Although insurers are beginning to use enterprise incentive management systems, they have yet to take advantage of the technology's broader potential, according to Chad Hersh, senior analyst at Boston-based Celent Communications. Most insurers are using EIM tactically-to manage producer compensation more efficiently, he says. "But insurers won't see the true value of EIM until they use it strategically," he says. "Otherwise, it just fixes a broken system."Strategic uses of EIM include managing individual producer profitability as well as distribution channel profitability, according to Hersh.
"These systems enable insurers to drill down right to the producer level to manage a channel more effectively," he says. "You can reward your best producers, and you can adjust your relationship with the ones that aren't as profitable," he says.
Penn Mutual Life Insurance Co. is an excellent example a life insurance company that is implementing enterprise incentive management for the broader strategic goal of managing its producer profitability, he adds.

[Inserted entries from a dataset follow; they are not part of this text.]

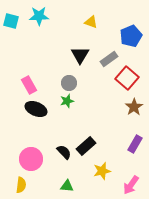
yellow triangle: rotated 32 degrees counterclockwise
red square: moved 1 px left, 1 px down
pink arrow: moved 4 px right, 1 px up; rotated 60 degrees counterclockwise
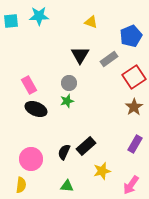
cyan square: rotated 21 degrees counterclockwise
red square: moved 7 px right, 1 px up; rotated 15 degrees clockwise
black semicircle: rotated 112 degrees counterclockwise
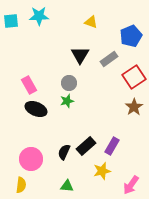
purple rectangle: moved 23 px left, 2 px down
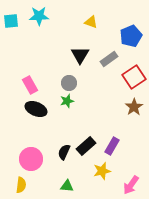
pink rectangle: moved 1 px right
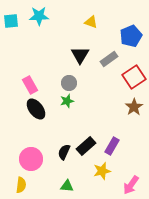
black ellipse: rotated 30 degrees clockwise
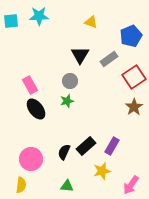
gray circle: moved 1 px right, 2 px up
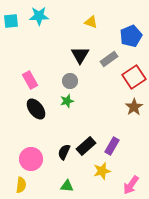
pink rectangle: moved 5 px up
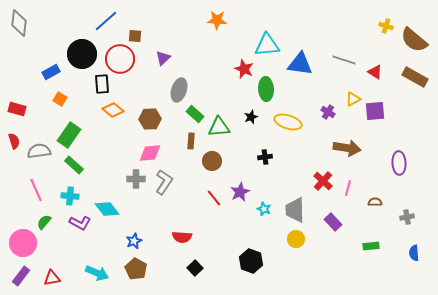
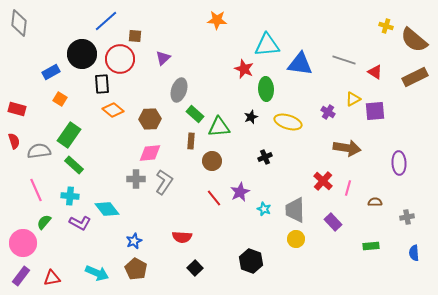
brown rectangle at (415, 77): rotated 55 degrees counterclockwise
black cross at (265, 157): rotated 16 degrees counterclockwise
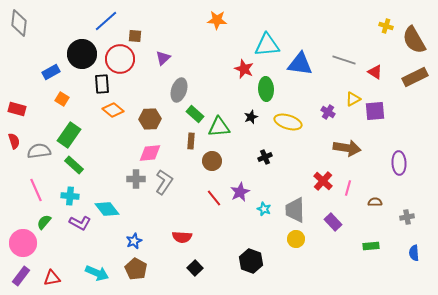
brown semicircle at (414, 40): rotated 20 degrees clockwise
orange square at (60, 99): moved 2 px right
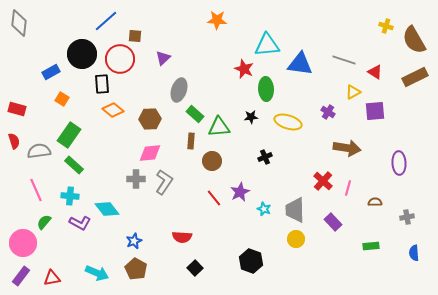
yellow triangle at (353, 99): moved 7 px up
black star at (251, 117): rotated 16 degrees clockwise
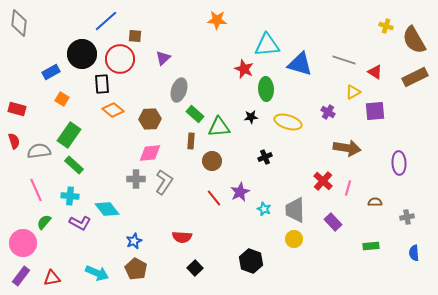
blue triangle at (300, 64): rotated 8 degrees clockwise
yellow circle at (296, 239): moved 2 px left
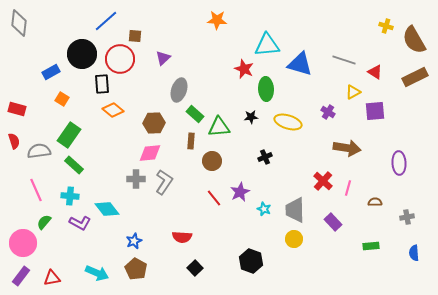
brown hexagon at (150, 119): moved 4 px right, 4 px down
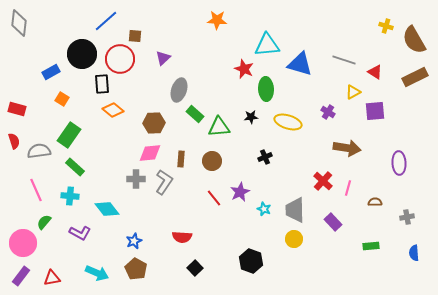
brown rectangle at (191, 141): moved 10 px left, 18 px down
green rectangle at (74, 165): moved 1 px right, 2 px down
purple L-shape at (80, 223): moved 10 px down
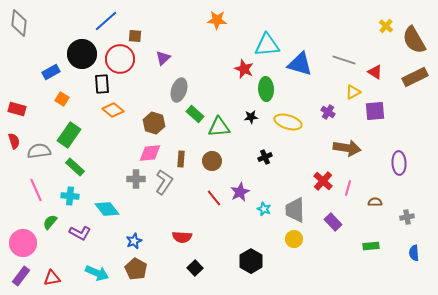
yellow cross at (386, 26): rotated 24 degrees clockwise
brown hexagon at (154, 123): rotated 20 degrees clockwise
green semicircle at (44, 222): moved 6 px right
black hexagon at (251, 261): rotated 10 degrees clockwise
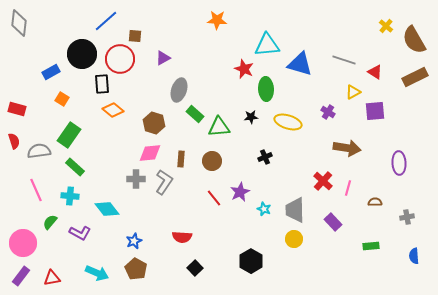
purple triangle at (163, 58): rotated 14 degrees clockwise
blue semicircle at (414, 253): moved 3 px down
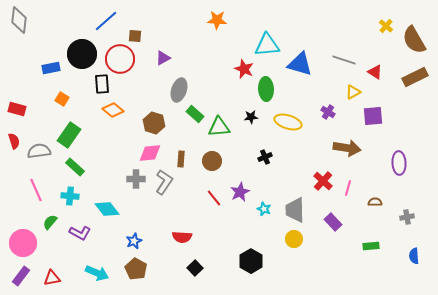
gray diamond at (19, 23): moved 3 px up
blue rectangle at (51, 72): moved 4 px up; rotated 18 degrees clockwise
purple square at (375, 111): moved 2 px left, 5 px down
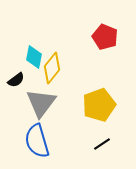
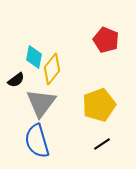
red pentagon: moved 1 px right, 3 px down
yellow diamond: moved 1 px down
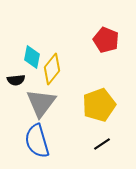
cyan diamond: moved 2 px left
black semicircle: rotated 30 degrees clockwise
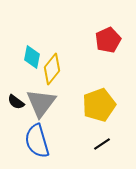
red pentagon: moved 2 px right; rotated 25 degrees clockwise
black semicircle: moved 22 px down; rotated 42 degrees clockwise
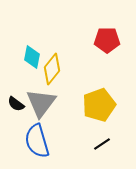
red pentagon: moved 1 px left; rotated 25 degrees clockwise
black semicircle: moved 2 px down
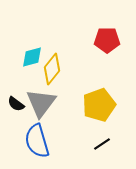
cyan diamond: rotated 65 degrees clockwise
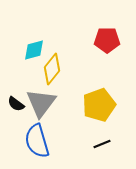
cyan diamond: moved 2 px right, 7 px up
black line: rotated 12 degrees clockwise
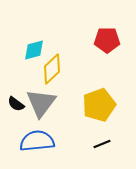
yellow diamond: rotated 8 degrees clockwise
blue semicircle: rotated 100 degrees clockwise
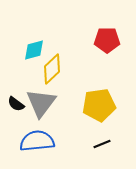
yellow pentagon: rotated 12 degrees clockwise
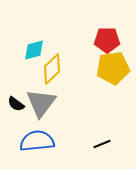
yellow pentagon: moved 14 px right, 37 px up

"Once Penn Mutual's system is fully implemented, the company will be able to look at a producer six months into his appointment with the company and say, 'This is or isn't someone we want to spend a lot of money training or marketing to,'" Hersh notes.
EIM can also measure profitability by distribution channel. An insurer can look at a brokerage channel, for example, to determine if it is performing the way it appears to be performing according to its profit and loss statement-or did the company just have a couple of big individual sales to a large wealth management client," he says.
Because compensation analysts can more easily tweak incentives using EIM versus legacy compensation systems, insurers can more quickly change those incentives to meet market conditions. "An insurer can heavily (push) a new product to the market, and taper that off over time," Hersh says. "In the legacy system, that can be extremely difficult because they have to do a lot of re-coding."
What's more, an EIM system can improve accuracy and provide more timely compensation information to producers, according to sources.
Some companies may be underpaying or overpaying their sales representatives, and that can be painful, notes Jim Lazarz, vice president of field compensation at CUNA Mutual Group, a Madison, Wis.-based financial services firm that implemented an EIM system last year. "People in the field may be coming to you saying, 'You're paying me wrong; prove to me that you're paying me right.'"
To minimize those kinds of inquiries, Penn Mutual's EIM system, once fully deployed, will enable the company to provide its producers more detailed statements along with their checks.
"They'll be getting checks and statements simultaneously and they will know the specific policies they're being paid for," says Neeta Garg, assistant vice president, sales business information at the Horsham, Pa.-based insurance company. "The information we will be able to provide them will be so much more detailed than in the past. So, fewer questions, fewer phone calls, and hopefully more satisfaction."